▸ Text:

Home / Docs

Documentation

How DiffMon works across monitoring, alerts, security, and API integration.

Policy rules

Use post-diff rules to suppress noise, route important changes, and escalate notification severity.

Policy rules

Policy rules are deterministic, post-diff rules that run after Diffmon computes a diff.

Plan availability: Pro and above.

What policy rules can do

  • Suppress notifications for matched low-value changes.
  • Add destination routes for matched high-impact changes.
  • Escalate notification severity labels.
  • Add labels for downstream routing and triage.

What policy rules do not change

  • Diff computation.
  • Incident grouping.
  • Baseline logic.
  • Snapshot/diff persistence.

Suppression only stops notification event and delivery creation. Evidence and incidents still persist.

Saved entries
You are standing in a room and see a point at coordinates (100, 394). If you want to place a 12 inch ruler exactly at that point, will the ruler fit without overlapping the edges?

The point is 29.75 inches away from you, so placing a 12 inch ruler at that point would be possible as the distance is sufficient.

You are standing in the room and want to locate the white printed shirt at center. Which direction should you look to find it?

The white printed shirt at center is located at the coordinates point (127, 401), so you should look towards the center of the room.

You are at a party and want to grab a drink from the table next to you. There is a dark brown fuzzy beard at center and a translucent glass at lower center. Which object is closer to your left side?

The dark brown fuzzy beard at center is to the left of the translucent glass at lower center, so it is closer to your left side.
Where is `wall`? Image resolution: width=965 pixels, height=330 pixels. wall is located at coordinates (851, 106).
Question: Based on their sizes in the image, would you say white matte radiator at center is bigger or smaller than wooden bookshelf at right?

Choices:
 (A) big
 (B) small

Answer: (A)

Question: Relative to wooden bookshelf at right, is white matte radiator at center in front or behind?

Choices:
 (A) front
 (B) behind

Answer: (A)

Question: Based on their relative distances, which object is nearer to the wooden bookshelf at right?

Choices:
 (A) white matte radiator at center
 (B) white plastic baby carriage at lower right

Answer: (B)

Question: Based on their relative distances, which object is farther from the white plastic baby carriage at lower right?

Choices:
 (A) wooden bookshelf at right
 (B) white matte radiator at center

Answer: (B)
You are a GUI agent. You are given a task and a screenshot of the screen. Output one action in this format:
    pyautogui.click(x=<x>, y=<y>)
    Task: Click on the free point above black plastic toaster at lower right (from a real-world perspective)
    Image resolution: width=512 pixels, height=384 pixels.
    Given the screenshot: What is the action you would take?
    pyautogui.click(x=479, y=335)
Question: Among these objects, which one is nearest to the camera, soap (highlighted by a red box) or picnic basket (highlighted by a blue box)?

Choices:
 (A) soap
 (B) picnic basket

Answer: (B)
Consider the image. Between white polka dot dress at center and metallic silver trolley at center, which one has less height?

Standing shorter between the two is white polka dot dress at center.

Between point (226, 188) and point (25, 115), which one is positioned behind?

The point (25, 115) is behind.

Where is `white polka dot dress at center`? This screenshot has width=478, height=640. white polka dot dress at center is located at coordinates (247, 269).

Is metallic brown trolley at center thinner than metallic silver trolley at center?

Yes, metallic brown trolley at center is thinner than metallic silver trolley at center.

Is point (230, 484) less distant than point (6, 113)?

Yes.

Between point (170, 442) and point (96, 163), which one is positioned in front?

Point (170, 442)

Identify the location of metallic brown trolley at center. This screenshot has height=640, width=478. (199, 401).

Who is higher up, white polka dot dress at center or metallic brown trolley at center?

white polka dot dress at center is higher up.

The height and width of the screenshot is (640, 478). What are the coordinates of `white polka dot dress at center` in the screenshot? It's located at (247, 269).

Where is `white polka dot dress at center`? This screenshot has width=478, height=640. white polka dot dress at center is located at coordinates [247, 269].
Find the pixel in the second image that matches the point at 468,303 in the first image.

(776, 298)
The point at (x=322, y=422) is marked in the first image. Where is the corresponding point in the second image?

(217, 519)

▸ Work instruction: Extend the DiffMon policy rules documentation, beginning after its last sentence. The rows are separate material and do not belong to the DiffMon policy rules documentation.

▸ Task result:
Matching inputs

Rules can match on:

  • classification_in: schema_change | value_change | mixed | content_change
  • min_severity: critical | high | medium | info
  • path_prefix_any: one or more JSON path prefixes

path_prefix_any is normalized to a slash-prefixed canonical form and deduped.

Rule schema (v1)

JSON
{
  "schemaVersion": "v1",
  "rules": [
    {
      "id": "breaking-payments",
      "enabled": true,
      "when": {
        "classification_in": ["schema_change", "mixed"],
        "min_severity": "high",
        "path_prefix_any": ["/v1/payments"]
      },
      "then": {
        "suppress_notifications": false,
        "route_destination_ids_add": ["dest_pagerduty"],
        "escalate_to": "critical",
        "labels_add": ["payments", "breaking"]
      }
    }
  ]
}

Evaluation behavior

  • Rules evaluate in persisted list order.
  • Disabled rules are skipped.
  • A rule matches only when all specified predicates match.
  • suppress_notifications accumulates with logical OR.
  • Routes and labels are unioned, deduped, and sorted.
  • Escalation uses highest matched severity and is monotonic against original severity.

Configure with API (v1)

Policy rules are stored on monitor settings.

  • GET /api/monitors/:id/settings returns policyRulesJson when entitled.
  • PATCH /api/monitors/:id/settings accepts policyRules using strict schema validation.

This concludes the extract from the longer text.